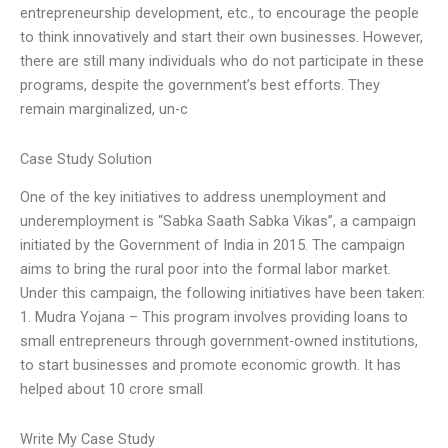
entrepreneurship development, etc., to encourage the people
to think innovatively and start their own businesses. However,
there are still many individuals who do not participate in these
programs, despite the government’s best efforts. They
remain marginalized, un-c
Case Study Solution
One of the key initiatives to address unemployment and
underemployment is “Sabka Saath Sabka Vikas”, a campaign
initiated by the Government of India in 2015. The campaign
aims to bring the rural poor into the formal labor market.
Under this campaign, the following initiatives have been taken:
1. Mudra Yojana – This program involves providing loans to
small entrepreneurs through government-owned institutions,
to start businesses and promote economic growth. It has
helped about 10 crore small
Write My Case Study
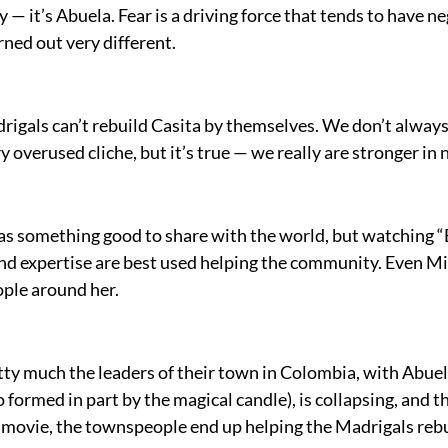
ily — it’s Abuela. Fear is a driving force that tends to hav
ned out very different.
drigals can’t rebuild Casita by themselves. We don’t alwa
y overused cliche, but it’s true — we really are stronger i
has something good to share with the world, but watching “E
and expertise are best used helping the community. Even Mir
ople around her.
etty much the leaders of their town in Colombia, with Abue
o formed in part by the magical candle), is collapsing, and t
e movie, the townspeople end up helping the Madrigals rebu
------------------------------------------------
> _Your goal_: Wherever the string "initiatives" occurs in the records, copy the line it is in.

> _Result of the exercise_:
One of the key initiatives to address unemployment and
Under this campaign, the following initiatives have been taken:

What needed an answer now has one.